2. Gojek Because of the super bad traffic, people rely on gojek riders quite a bit to get things done. There’s an app for it, and most people use the Go-Food option, which is basically a food delivery service. There’s also Go-Clean, where you get people to come and clean your place, and Go-Massage, where masseuses come to your place (massages are super cheap here by the way! An hour usually costs only about SGD15-20.). I can’t tell you how many times we’ve relied on Go-Food to settle our meals when we can’t bring ourselves to face the traffic!
3. Kosong Some ladies in the SG/MY whatsapp chat group recommend stocking up whenever you see your favourite items in the supermarkets or shops, and when I first came, I didn’t understand why they said that. Then one day, I was trying to find N’s favourite frozen mini croissants, and it was “Kosong!”, ie out of stock, at every single supermarket I visited. This usually happens for imported goods, and it can take weeks or even months to reappear, so yeah, stock up when you can.
4. Doctors and Medication Bring as much of your medication from your home country as possible. Stock up when you go back for holidays, because the meds here can also go out of stock. Because the traffic here is bad, you don’t really want to be stuck in a car for ages on your way to see a doctor, so if you can self-medicate, that is sometimes the better option. Some doctors here also like to prescribe their own concoction of “powder medicine”, which comes in individually packed sachets and has to be mixed with water for consumption. If you’re uncomfortable with not knowing what’s in your medicine, make sure you tell your doctor, and ask for the standard meds instead.
5. Helpers: Live-in, Live-out, and Part-time There are many different types of helpers that you can hire here, and it is quite common to have nannies (sometimes even one nanny per child) for the kids, and helpers to do the housework and cooking. You can hire a live-out pembantu (helper) and/or a suster (nanny) if you are uncomfortable having live-in help, and there are even part-timers who can come on specific days, for just a few hours. Finding help here is easy, but finding good and reliable help is a different story. I’ve heard of so many stories, where the helpers just don’t show up for work one day, and don’t respond to phone calls or messages. Some borrow money from their employers, then disappear without a trace. The expats usually prefer English-speaking helpers, but that also means that you’ll have to pay more.
In our case, we have only one helper, who helps me with the babies when necessary, and does all the cooking and cleaning. She lives in from Mondays to Fridays, which means that we are left to our own devices on weekends. It’s rare for helpers to cook, clean, AND look after kids here, but we prefer having only one helper, because we don’t want to have to deal with the “politics” of having two helpers, so we have to pay her more.
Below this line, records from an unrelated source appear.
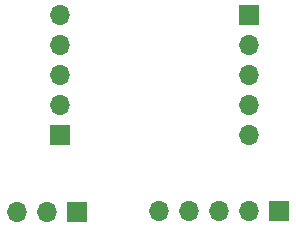
<source format=gbr>
%TF.GenerationSoftware,KiCad,Pcbnew,7.0.8-7.0.8~ubuntu22.04.1*%
%TF.CreationDate,2023-10-21T13:42:11+02:00*%
%TF.ProjectId,st_adap,73745f61-6461-4702-9e6b-696361645f70,rev?*%
%TF.SameCoordinates,Original*%
%TF.FileFunction,Soldermask,Bot*%
%TF.FilePolarity,Negative*%
%FSLAX46Y46*%
G04 Gerber Fmt 4.6, Leading zero omitted, Abs format (unit mm)*
G04 Created by KiCad (PCBNEW 7.0.8-7.0.8~ubuntu22.04.1) date 2023-10-21 13:42:11*
%MOMM*%
%LPD*%
G01*
G04 APERTURE LIST*
%ADD10R,1.700000X1.700000*%
%ADD11O,1.700000X1.700000*%
G04 APERTURE END LIST*
D10*
%TO.C,J5*%
X201480000Y-114600000D03*
D11*
X198940000Y-114600000D03*
X196400000Y-114600000D03*
%TD*%
D10*
%TO.C,J2*%
X216000000Y-98000000D03*
D11*
X216000000Y-100540000D03*
X216000000Y-103080000D03*
X216000000Y-105620000D03*
X216000000Y-108160000D03*
%TD*%
D10*
%TO.C,J4*%
X218550000Y-114550000D03*
D11*
X216010000Y-114550000D03*
X213470000Y-114550000D03*
X210930000Y-114550000D03*
X208390000Y-114550000D03*
%TD*%
D10*
%TO.C,J3*%
X200000000Y-108160000D03*
D11*
X200000000Y-105620000D03*
X200000000Y-103080000D03*
X200000000Y-100540000D03*
X200000000Y-98000000D03*
%TD*%
M02*

</source>
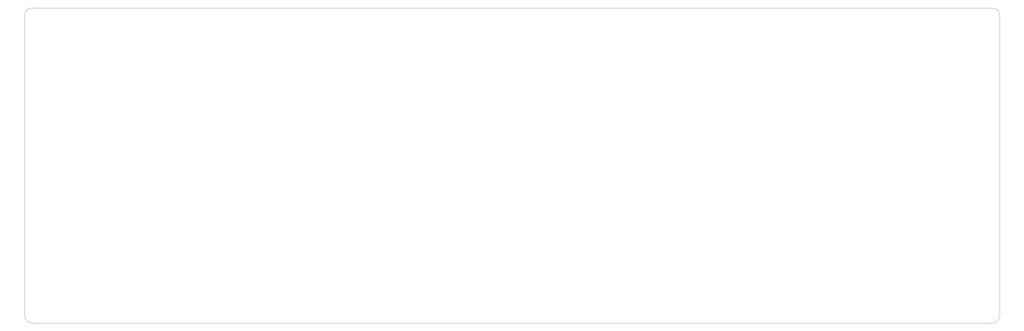
<source format=gbr>
%TF.GenerationSoftware,KiCad,Pcbnew,9.0.2*%
%TF.CreationDate,2025-06-27T15:03:20-07:00*%
%TF.ProjectId,PCBv1,50434276-312e-46b6-9963-61645f706362,rev?*%
%TF.SameCoordinates,Original*%
%TF.FileFunction,Profile,NP*%
%FSLAX46Y46*%
G04 Gerber Fmt 4.6, Leading zero omitted, Abs format (unit mm)*
G04 Created by KiCad (PCBNEW 9.0.2) date 2025-06-27 15:03:20*
%MOMM*%
%LPD*%
G01*
G04 APERTURE LIST*
%TA.AperFunction,Profile*%
%ADD10C,0.050000*%
%TD*%
G04 APERTURE END LIST*
D10*
X68262500Y-161131250D02*
G75*
G02*
X65881250Y-158750000I0J2381250D01*
G01*
X211137500Y-61118750D02*
X213518750Y-61118750D01*
X65881250Y-158750000D02*
X65881250Y-63500000D01*
X213518750Y-61118750D02*
X227806250Y-61118750D01*
X373062500Y-61118750D02*
X229393750Y-61118750D01*
X65881250Y-63500000D02*
G75*
G02*
X68262500Y-61118750I2381250J0D01*
G01*
X68262500Y-61118750D02*
X211137500Y-61118750D01*
X375443750Y-158750000D02*
G75*
G02*
X373062500Y-161131250I-2381250J0D01*
G01*
X227806250Y-61118749D02*
X229393750Y-61118750D01*
X373062500Y-61118750D02*
G75*
G02*
X375443750Y-63500000I0J-2381250D01*
G01*
X375443750Y-158750000D02*
X375443750Y-63500000D01*
X148431250Y-161131250D02*
X155575000Y-161131250D01*
X148431250Y-161131250D02*
X68262500Y-161131250D01*
X155575000Y-161131250D02*
X373062500Y-161131250D01*
M02*

</source>
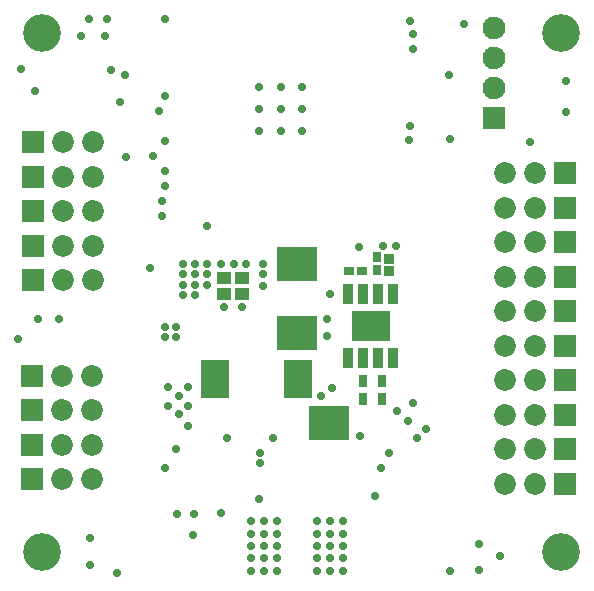
<source format=gbs>
G04*
G04 #@! TF.GenerationSoftware,Altium Limited,Altium Designer,24.6.1 (21)*
G04*
G04 Layer_Color=16711935*
%FSLAX42Y42*%
%MOMM*%
G71*
G04*
G04 #@! TF.SameCoordinates,A6C07601-EB4F-4E80-B680-5A307C7D7090*
G04*
G04*
G04 #@! TF.FilePolarity,Negative*
G04*
G01*
G75*
%ADD41R,3.40X2.85*%
%ADD48R,0.80X0.90*%
%ADD50C,1.85*%
%ADD51R,1.85X1.85*%
%ADD52C,1.93*%
%ADD53R,1.93X1.93*%
%ADD54C,0.70*%
%ADD55C,3.20*%
%ADD79R,3.40X2.95*%
%ADD80R,3.20X2.50*%
%ADD81R,0.90X1.72*%
%ADD82R,2.40X3.30*%
%ADD83R,0.82X0.82*%
%ADD84R,0.74X1.14*%
%ADD85R,0.95X0.80*%
%ADD86R,1.22X1.09*%
D41*
X2731Y1391D02*
D03*
D48*
X3137Y2798D02*
D03*
Y2688D02*
D03*
D50*
X737Y3188D02*
D03*
X483D02*
D03*
X737Y2603D02*
D03*
X483D02*
D03*
X470Y918D02*
D03*
Y1795D02*
D03*
Y1503D02*
D03*
Y1210D02*
D03*
X4480Y2342D02*
D03*
X483Y2896D02*
D03*
X4480Y3218D02*
D03*
Y1466D02*
D03*
X483Y3772D02*
D03*
Y3480D02*
D03*
X4480Y882D02*
D03*
Y1174D02*
D03*
Y3511D02*
D03*
Y2634D02*
D03*
Y2050D02*
D03*
Y1758D02*
D03*
Y2926D02*
D03*
X724Y918D02*
D03*
X4226Y1174D02*
D03*
Y2050D02*
D03*
X724Y1503D02*
D03*
Y1210D02*
D03*
Y1795D02*
D03*
X4226Y882D02*
D03*
Y1466D02*
D03*
Y1758D02*
D03*
Y2342D02*
D03*
Y2634D02*
D03*
Y2926D02*
D03*
Y3218D02*
D03*
Y3511D02*
D03*
X737Y2896D02*
D03*
Y3772D02*
D03*
Y3480D02*
D03*
D51*
X229Y3188D02*
D03*
Y2603D02*
D03*
X4734Y1466D02*
D03*
Y2342D02*
D03*
Y3218D02*
D03*
X229Y2896D02*
D03*
X4734Y1174D02*
D03*
Y3511D02*
D03*
X229Y3772D02*
D03*
X216Y1503D02*
D03*
Y1210D02*
D03*
X4734Y2050D02*
D03*
Y2634D02*
D03*
X229Y3480D02*
D03*
X4734Y882D02*
D03*
Y1758D02*
D03*
Y2926D02*
D03*
X216Y1795D02*
D03*
Y918D02*
D03*
D52*
X4128Y4229D02*
D03*
Y4483D02*
D03*
Y4737D02*
D03*
D53*
Y3975D02*
D03*
D54*
X2999Y1285D02*
D03*
X4181Y268D02*
D03*
X1016Y3645D02*
D03*
X3305Y1493D02*
D03*
X3175Y2159D02*
D03*
X2997D02*
D03*
X3175Y2273D02*
D03*
X2997D02*
D03*
X1439Y1178D02*
D03*
X2743Y2489D02*
D03*
X4432Y3772D02*
D03*
X1321Y3277D02*
D03*
Y3150D02*
D03*
X3124Y775D02*
D03*
X3239Y1143D02*
D03*
X1219Y2705D02*
D03*
X1245Y3658D02*
D03*
X2718Y2134D02*
D03*
X1295Y4039D02*
D03*
X3759Y140D02*
D03*
X3416Y3912D02*
D03*
X3414Y3787D02*
D03*
X3759Y3797D02*
D03*
X3302Y2896D02*
D03*
X3556Y1346D02*
D03*
X3480Y1270D02*
D03*
X1842Y2375D02*
D03*
X1994D02*
D03*
X2984Y2883D02*
D03*
X2718Y2273D02*
D03*
X1346Y2210D02*
D03*
Y2121D02*
D03*
X1435D02*
D03*
Y2210D02*
D03*
X2756Y1689D02*
D03*
X3442Y1562D02*
D03*
X3188Y2896D02*
D03*
X4737Y4293D02*
D03*
Y4026D02*
D03*
X967Y4117D02*
D03*
X243Y4206D02*
D03*
X446Y2275D02*
D03*
X269D02*
D03*
X2136Y751D02*
D03*
X711Y419D02*
D03*
Y190D02*
D03*
X1818Y637D02*
D03*
X1577Y446D02*
D03*
X4001Y152D02*
D03*
Y368D02*
D03*
X1372Y1702D02*
D03*
Y1537D02*
D03*
X1460Y1626D02*
D03*
Y1473D02*
D03*
X1346Y1016D02*
D03*
X2667Y1626D02*
D03*
X1702Y3061D02*
D03*
X940Y127D02*
D03*
X1448Y622D02*
D03*
X1588D02*
D03*
X2146Y1143D02*
D03*
X2259Y1269D02*
D03*
X1537Y1372D02*
D03*
Y1537D02*
D03*
Y1702D02*
D03*
X3404Y1410D02*
D03*
X102Y2108D02*
D03*
X2831Y1476D02*
D03*
Y1396D02*
D03*
Y1316D02*
D03*
X2631Y1476D02*
D03*
X2731D02*
D03*
Y1396D02*
D03*
Y1316D02*
D03*
X2631Y1396D02*
D03*
Y1316D02*
D03*
X2504Y3868D02*
D03*
X2324Y3871D02*
D03*
X2141D02*
D03*
X2504Y4054D02*
D03*
X2324Y4056D02*
D03*
X2141D02*
D03*
X2504Y4237D02*
D03*
X2324Y4239D02*
D03*
X2141D02*
D03*
X838Y4674D02*
D03*
X1003Y4343D02*
D03*
X889Y4381D02*
D03*
X1499Y2476D02*
D03*
Y2565D02*
D03*
Y2654D02*
D03*
Y2743D02*
D03*
X3416Y4801D02*
D03*
X1346Y4813D02*
D03*
X635Y4674D02*
D03*
X699Y4813D02*
D03*
X851D02*
D03*
X127Y4394D02*
D03*
X3874Y4775D02*
D03*
X3175Y1016D02*
D03*
X1600Y2743D02*
D03*
X1702D02*
D03*
X1930D02*
D03*
X1816D02*
D03*
X2172D02*
D03*
X1600Y2476D02*
D03*
X1702Y2565D02*
D03*
X2172Y2553D02*
D03*
Y2654D02*
D03*
X1600Y2565D02*
D03*
X2032Y2743D02*
D03*
X1600Y2654D02*
D03*
X1702D02*
D03*
X2146Y1054D02*
D03*
X1346Y3785D02*
D03*
Y3404D02*
D03*
Y3531D02*
D03*
Y4166D02*
D03*
X2743Y356D02*
D03*
X2633Y566D02*
D03*
X2743D02*
D03*
X2853D02*
D03*
X2633Y456D02*
D03*
X2743D02*
D03*
X2853D02*
D03*
X2633Y356D02*
D03*
X2853D02*
D03*
X2633Y256D02*
D03*
X2743D02*
D03*
X2853D02*
D03*
X2633Y146D02*
D03*
X2743D02*
D03*
X2853D02*
D03*
X1867Y1270D02*
D03*
X3442Y4559D02*
D03*
X3747Y4343D02*
D03*
X3442Y4686D02*
D03*
X2294Y146D02*
D03*
X2184D02*
D03*
X2074D02*
D03*
X2294Y256D02*
D03*
X2184D02*
D03*
X2074D02*
D03*
X2294Y356D02*
D03*
X2074D02*
D03*
X2294Y456D02*
D03*
X2184D02*
D03*
X2074D02*
D03*
X2294Y566D02*
D03*
X2184D02*
D03*
X2074D02*
D03*
X2184Y356D02*
D03*
D55*
X300Y4700D02*
D03*
Y300D02*
D03*
X4700D02*
D03*
Y4700D02*
D03*
D79*
X2464Y2161D02*
D03*
Y2741D02*
D03*
D80*
X3086Y2215D02*
D03*
D81*
X2896Y2486D02*
D03*
X3023D02*
D03*
X3150D02*
D03*
X3277D02*
D03*
Y1943D02*
D03*
X3150D02*
D03*
X3023D02*
D03*
X2896D02*
D03*
D82*
X2471Y1765D02*
D03*
X1771D02*
D03*
D83*
X3238Y2781D02*
D03*
Y2681D02*
D03*
D84*
X3019Y1600D02*
D03*
X3179D02*
D03*
X3019Y1753D02*
D03*
X3179D02*
D03*
D85*
X3014Y2680D02*
D03*
X2904D02*
D03*
D86*
X1842Y2620D02*
D03*
Y2486D02*
D03*
X1994Y2620D02*
D03*
Y2486D02*
D03*
M02*

</source>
6. Drivers An experienced, honest, reliable, and resourceful driver is everyone’s dream, because your driver not only drives you around, but also runs errands for you. He needs to know all the shortcuts and little roads that somehow manage to be two-way despite being super narrow, because that’s just how it works here. Can’t get gojek to buy food for you? Send your driver instead. Need to replenish your water supply? Ask your driver to do it.
I wanted to come up with a longer list, but erm, that’s all I can think of at the moment. Please feel free to add to my list by leaving a comment!